(Saved entries)

+ + +

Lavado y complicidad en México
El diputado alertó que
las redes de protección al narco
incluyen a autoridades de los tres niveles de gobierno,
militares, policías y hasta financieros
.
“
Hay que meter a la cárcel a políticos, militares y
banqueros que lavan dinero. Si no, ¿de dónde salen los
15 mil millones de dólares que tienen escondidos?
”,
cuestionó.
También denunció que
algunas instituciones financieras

+ + +

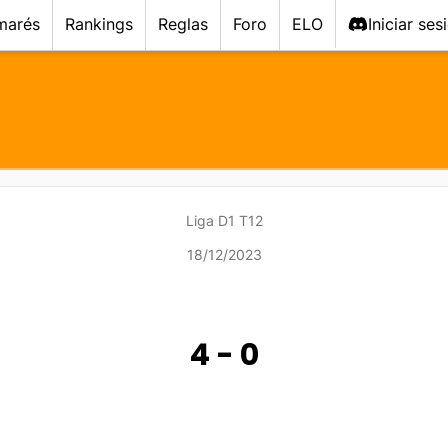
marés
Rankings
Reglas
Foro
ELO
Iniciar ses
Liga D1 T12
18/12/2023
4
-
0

+ + +

* _Task to complete_:
Retype the portion of the data above that starts on the line with "El diputado alertó que" and finishes on the line with "algunas instituciones financieras", including both of those lines.

* _Exercise solution_:
El diputado alertó que
las redes de protección al narco
incluyen a autoridades de los tres niveles de gobierno,
militares, policías y hasta financieros
.
“
Hay que meter a la cárcel a políticos, militares y
banqueros que lavan dinero. Si no, ¿de dónde salen los
15 mil millones de dólares que tienen escondidos?
”,
cuestionó.
También denunció que
algunas instituciones financieras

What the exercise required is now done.